* Atividade A
Segundo o texto de origem, por que Ahmed foi preso? Responda em até três frases.
* Atividade B
Responda com base no texto de origem:
(i) Em que dia da semana acontecem as execuções na praça da cidade?
(ii) A quantas chicotadas Ahmed foi sentenciado?
(iii) Qual é o nome da organização médica israelense em que trabalham alguns dos primeiros socorristas em Lesbos?

* Texto de origem
----
As escolas deixaram de funcionar desde que o EI se estabeleceu na área, de modo que Ahmed encontrou emprego em uma farmácia. Quando certo dia ele ficou sem medicamentos, ele foi pedir alguns emprestados em outra farmácia –mas que era dirigida por uma mulher, autorizada a apenas atender mulheres. Ahmed foi preso.

"Eles queriam cortar minha cabeça porque falei com uma mulher", explicou Ahmed.

No final, ele foi solto, mas Ahmed viu mais decapitações do que pode contar. As execuções ocorrem toda sexta-feira na praça da cidade e todas as pessoas são convocadas para assistir o executor realizar seu trabalho. Os corpos são deixados em exibição, às vezes em posição de crucificação.

"Se uma pessoa não jejua durante o Ramadã, ela é colocada em uma jaula em público para passar fome por até três dias", acrescentou Ahmed. O próprio Ahmed foi acusado de não fazer as orações e sentenciado a 20 chicotadas. Um saudita ministrou as chicotadas com um pingalim.

Depois disso, os familiares de Ahmed lhe deram suas bênçãos para que fugisse, porque temiam que ele poderia ser forçado a ingressar no Exército do EI.

E o que eu diria para esse jovem de 16 anos que arriscou sua vida para fugir do extremismo? Que muitos americanos agora têm medo dele? Que os assassinos de San Bernardino só podem aumentar a suspeita em relação aos refugiados sírios? Que em um ano eleitoral, os políticos alimentam e amplificam os medos dos eleitores?

Aqui em Lesbos, os temores parecem muito exagerados. Alguns dos primeiros socorristas que os refugiados sírios encontram quando desembarcam na praia são médicos israelenses, trabalhando para uma organização médica israelense chamada IsraAID. Os refugiados se dizem surpresos, mas também encantados.

"Estamos felizes por vê-los", disse Tamara, uma síria de 20 anos vestindo jeans, com maquiagem e cabeça descoberta. A presença de judeus, muçulmanos e cristãos lado a lado se encaixa na tolerância e moderação que ela anseia.

Iris Adler, uma médica israelense voluntária da IsraAID, disse que os refugiados com frequência ficam empolgados por receber assistência dos israelenses. "Nós ainda estamos em contato próximo com muitos deles", ela disse, incluindo uma mãe que deu à luz na praia, após desembarcar. Segundo ela, a hostilidade em relação aos trabalhadores de ajuda humanitária israelenses não vem dos refugiados, mas sim de alguns voluntários europeus.
----
* Trechos dos dados
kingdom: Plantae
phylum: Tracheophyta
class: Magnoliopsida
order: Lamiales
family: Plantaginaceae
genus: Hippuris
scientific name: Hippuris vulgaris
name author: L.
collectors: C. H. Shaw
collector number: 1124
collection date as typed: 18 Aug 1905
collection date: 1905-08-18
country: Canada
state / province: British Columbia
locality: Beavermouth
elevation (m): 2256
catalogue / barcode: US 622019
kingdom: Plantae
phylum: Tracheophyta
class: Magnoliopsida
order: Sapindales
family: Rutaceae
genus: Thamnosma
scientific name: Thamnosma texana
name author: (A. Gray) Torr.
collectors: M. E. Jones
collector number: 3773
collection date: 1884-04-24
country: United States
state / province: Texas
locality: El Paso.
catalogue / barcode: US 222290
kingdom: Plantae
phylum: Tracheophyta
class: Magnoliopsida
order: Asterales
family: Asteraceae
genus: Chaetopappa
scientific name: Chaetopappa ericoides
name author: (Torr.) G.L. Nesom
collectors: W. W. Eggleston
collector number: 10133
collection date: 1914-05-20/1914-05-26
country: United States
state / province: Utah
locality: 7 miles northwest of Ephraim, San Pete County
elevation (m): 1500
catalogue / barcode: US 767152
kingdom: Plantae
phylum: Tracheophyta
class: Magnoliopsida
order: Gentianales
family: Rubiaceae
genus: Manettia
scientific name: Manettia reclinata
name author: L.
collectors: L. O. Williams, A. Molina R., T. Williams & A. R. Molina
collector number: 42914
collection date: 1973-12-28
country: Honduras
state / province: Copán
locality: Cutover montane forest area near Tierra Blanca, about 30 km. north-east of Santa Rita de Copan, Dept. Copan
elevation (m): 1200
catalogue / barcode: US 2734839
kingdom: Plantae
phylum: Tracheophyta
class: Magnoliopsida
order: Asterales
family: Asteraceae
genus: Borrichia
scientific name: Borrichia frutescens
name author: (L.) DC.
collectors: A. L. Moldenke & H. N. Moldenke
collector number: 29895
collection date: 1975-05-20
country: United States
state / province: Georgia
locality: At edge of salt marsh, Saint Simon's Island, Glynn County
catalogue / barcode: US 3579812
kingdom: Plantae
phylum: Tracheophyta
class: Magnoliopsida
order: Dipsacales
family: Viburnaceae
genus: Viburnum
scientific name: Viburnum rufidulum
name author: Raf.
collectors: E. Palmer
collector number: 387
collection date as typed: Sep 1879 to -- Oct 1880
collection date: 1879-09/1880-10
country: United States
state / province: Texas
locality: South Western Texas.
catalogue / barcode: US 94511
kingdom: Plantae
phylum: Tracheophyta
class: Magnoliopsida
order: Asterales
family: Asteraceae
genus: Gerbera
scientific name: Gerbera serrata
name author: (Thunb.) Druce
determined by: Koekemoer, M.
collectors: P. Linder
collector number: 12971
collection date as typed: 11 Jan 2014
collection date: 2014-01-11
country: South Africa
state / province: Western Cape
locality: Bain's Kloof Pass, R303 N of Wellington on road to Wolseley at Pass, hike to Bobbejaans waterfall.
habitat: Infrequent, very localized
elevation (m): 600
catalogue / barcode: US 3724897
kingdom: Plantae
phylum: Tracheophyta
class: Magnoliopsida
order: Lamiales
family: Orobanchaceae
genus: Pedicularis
----
* Sua resposta A
Ahmed ficou sem remédios e foi pedir alguns emprestados em outra farmácia, que era dirigida por uma mulher autorizada a atender só mulheres. Ele foi preso porque falou com uma mulher, e por isso queriam cortar a cabeça dele.

* Sua resposta B
(i) Toda sexta-feira.
(ii) A 20 chicotadas.
(iii) IsraAID.